Deux jours avant les élections législatives (samedi 17 décembre 2022), voici qu’une frénésie s’installe : le pays vacille, habillé pour l’hiver par une crise politique, économique et sociale désastreuse. On ne veut plus d’une démocratie sans solutions et remèdes. Il paraît qu’il faut que l’horizon s’obscurcisse. Que son étendue se grise, se creuse, se crête, pour que se répande une recherche éperdue du coupable.

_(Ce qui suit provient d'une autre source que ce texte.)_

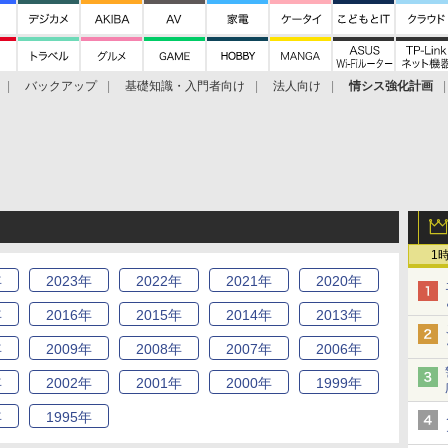
バックアップ
基礎知識・入門者向け
法人向け
情シス強化計画
1
年
2023
年
2022
年
2021
年
2020
年
年
2016
年
2015
年
2014
年
2013
年
年
2009
年
2008
年
2007
年
2006
年
年
2002
年
2001
年
2000
年
1999
年
年
1995
年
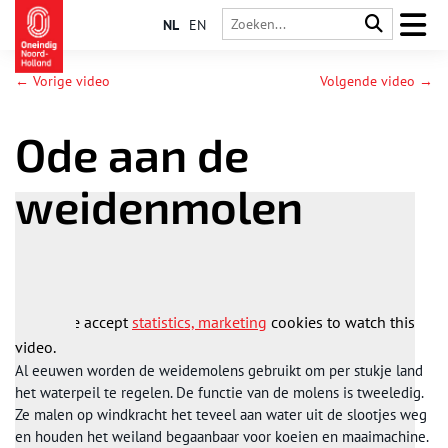
NL
EN
← Vorige video
Volgende video →
Ode aan de
weidenmolen
Please accept
statistics, marketing
cookies to watch this
video.
Al eeuwen worden de weidemolens gebruikt om per stukje land
het waterpeil te regelen. De functie van de molens is tweeledig.
Ze malen op windkracht het teveel aan water uit de slootjes weg
en houden het weiland begaanbaar voor koeien en maaimachine.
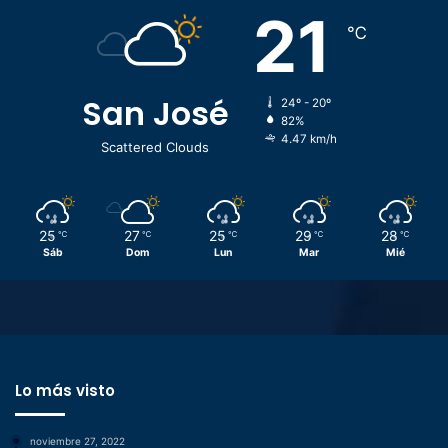
21
℃
San José
24º - 20º
82%
4.47 km/h
Scattered Clouds
25
27
25
29
28
℃
℃
℃
℃
℃
Sáb
Dom
Lun
Mar
Mié
Lo más visto
noviembre 27, 2022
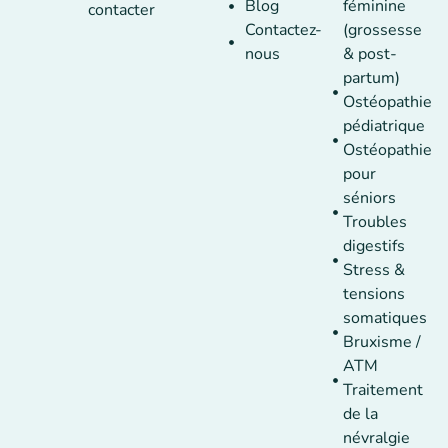
Blog
féminine
contacter
Contactez-
(grossesse
nous
& post-
partum)
Ostéopathie
pédiatrique
Ostéopathie
pour
séniors
Troubles
digestifs
Stress &
tensions
somatiques
Bruxisme /
ATM
Traitement
de la
névralgie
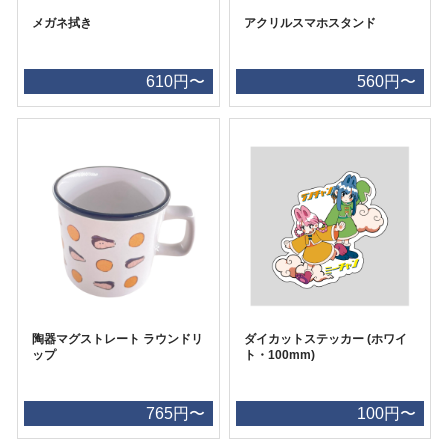
メガネ拭き
アクリルスマホスタンド
610円〜
560円〜
陶器マグストレート ラウンドリ
ダイカットステッカー (ホワイ
ップ
ト・100mm)
765円〜
100円〜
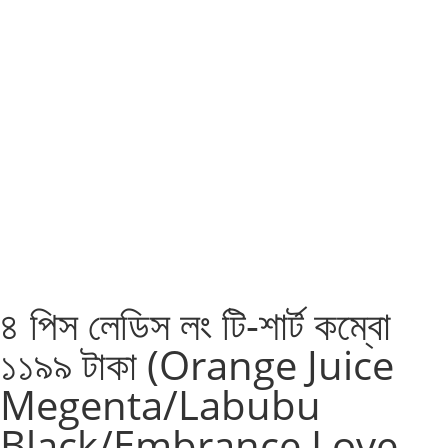
৪ পিস লেডিস লং টি-শার্ট কম্বো
১১৯৯ টাকা (Orange Juice
Megenta/Labubu
Black/Embrance Love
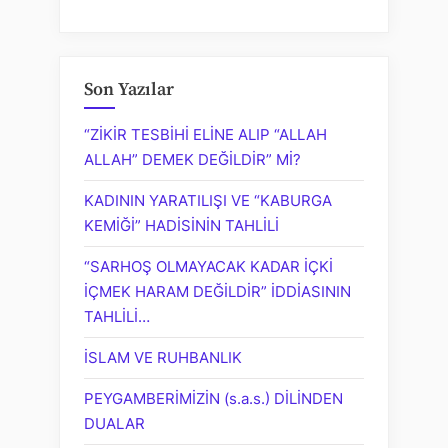
Son Yazılar
“ZİKİR TESBİHİ ELİNE ALIP “ALLAH
ALLAH” DEMEK DEĞİLDİR” Mİ?
KADININ YARATILIŞI VE “KABURGA
KEMİĞİ” HADİSİNİN TAHLİLİ
“SARHOŞ OLMAYACAK KADAR İÇKİ
İÇMEK HARAM DEĞİLDİR” İDDİASININ
TAHLİLİ…
İSLAM VE RUHBANLIK
PEYGAMBERİMİZİN (s.a.s.) DİLİNDEN
DUALAR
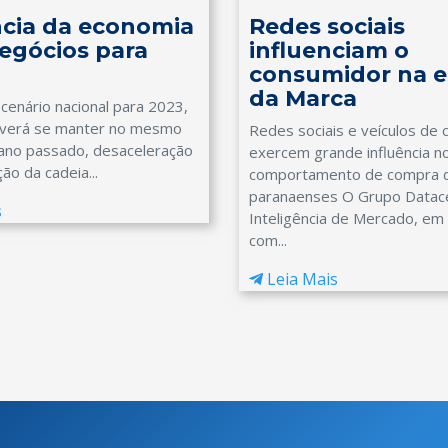
cia da economia
Redes sociais
egócios para
influenciam o
consumidor na e
da Marca
 cenário nacional para 2023,
deverá se manter no mesmo
Redes sociais e veículos de
ano passado, desaceleração
exercem grande influência n
ão da cadeia...
comportamento de compra 
paranaenses O Grupo Datac
s
Inteligência de Mercado, em 
com...
Leia Mais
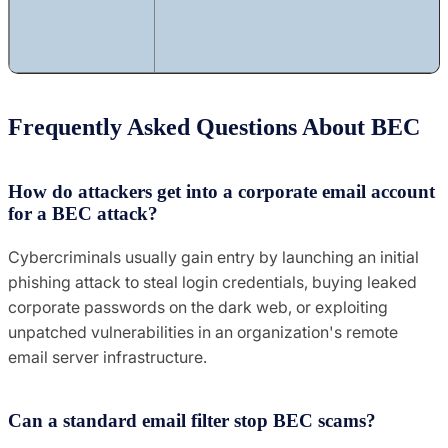
Frequently Asked Questions About BEC
How do attackers get into a corporate email account
for a BEC attack?
Cybercriminals usually gain entry by launching an initial
phishing attack to steal login credentials, buying leaked
corporate passwords on the dark web, or exploiting
unpatched vulnerabilities in an organization's remote
email server infrastructure.
Can a standard email filter stop BEC scams?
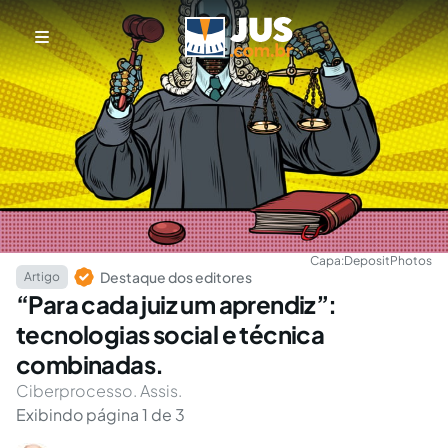
Capa:
DepositPhotos
Destaque dos editores
Artigo
“Para cada juiz um aprendiz”:
tecnologias social e técnica
combinadas.
Ciberprocesso. Assis.
Exibindo página 1 de 3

La démocratie – et c’est bien trop lui demander – devient l’illusoire recours à toutes les misères de la vie ! On croyait l’eau bleue, transparente. Ce n’est que l’illusion d’un espoir perdu. Mieux vaut ne pas s’y fier longtemps. Évoquer cette évidence fait ressentir la tragédie d’un peuple trahi, humilié, tiraillé entre ses ostracismes et ses inégalités. De façon non moins choquante et effrayante que ces «passions tristes» (selon la formule de Spinoza), la vague islamo-populiste qui continue à mobiliser les foules, dans la rue ou dans les urnes, même dans les bastions les plus solides de la «laïcité», a offert le spectacle nauséabond d’un processus sombrant dans la caricature la plus humiliante. C’est par une telle «justification démocratique» qu’une volonté de destruction se transforme en phénomène individuellement et socialement acceptable.
Parler d’un processus électoral et des défis qu’il rencontre en cette période chaotique, c’est soulever d’emblée une multitude de questions : où en est ce processus par rapport aux attentes des Tunisiens ? Tient-il face aux difficultés politiques, économiques et sociales ? Participe-t-il à l’évolution de la démocratie dans le pays ? On n’a pas cessé de répéter qu’on ne combat jamais mieux les idées qu’en les ayant entendu exposer, et la démocratie est justement le système où l’on découvre que chaque candidat aux élections doit livrer ses idées, son analyse, ses interprétations et sa stratégie. Ne pas l’admettre est faire le lit des totalitarismes. C’est l’exacte raison pour laquelle on a attentivement suivi la campagne électorale de ces candidats. Le constat est catastrophique : le niveau s’est affaissé lamentablement entre l’indignation hystérique des uns et l’indifférence à la réalité des autres. Ils sont hors-sols.
Sous leurs costumes, il n’y a rien. Ils voient les choses de loin, d’une manière abstraite et souvent folklorique. Ils traquent l’abjection jusqu’au ridicule par leur ignorance, leur amateurisme, leur légèreté et leur méconnaissance des dossiers économiques et sociaux. Ils n’argumentent plus ; ils crient, ils mentent et ils sèment des idioties à pleines mains. C’est une recette pour une situation grisailleuse, pagailleuse, instable et versatile, sujette aux caprices des arrivistes, dans laquelle prédateurs, lobbyistes et agents d’influence règnent en maîtres ; l’anarchie totale pointe son nez.
Pauvre démocratie où tout semble reposer sur le bon vouloir de l’exaltation des passions populistes et religieuses et la contestation radicale de la modernité dont les valeurs sont rejetées. Cette fresque profondément burlesque dit la pitié d’une scène politique submergée par des incompétents dont l’arrivée à ce stade de la compétition électorale ne fut qu’un hasard désastreux.
La démocratie n’est pas que des élections, elle est un projet national et l’élection n’est pas de savoir qui sera le gagnant, mais plutôt comment empêcher les incompétents qui soutiennent la tendance vers le chaos de gagner. Entre stupeur et déception, nous voilà donc projetés dans les marécages d’une tyrannie de l’insignifiance. On peut dire, sans tomber dans le piège d’un pessimisme aveugle, que la provocation à deux balles, l’ignorance, la vulgarité, la mauvaise foi, la haine, les idées les plus sottes peuvent donner un « parlement » qui réussira à créer l›unité des Tunisiens contre lui. Une «prouesse» désormais très rare dans un pays dramatiquement divisé! Mais on oublie souvent que le discrédit d’un processus électoral ouvre un chemin pour les réactions de colère. Ce qui est évidemment terrible pour un pays au bord du gouffre.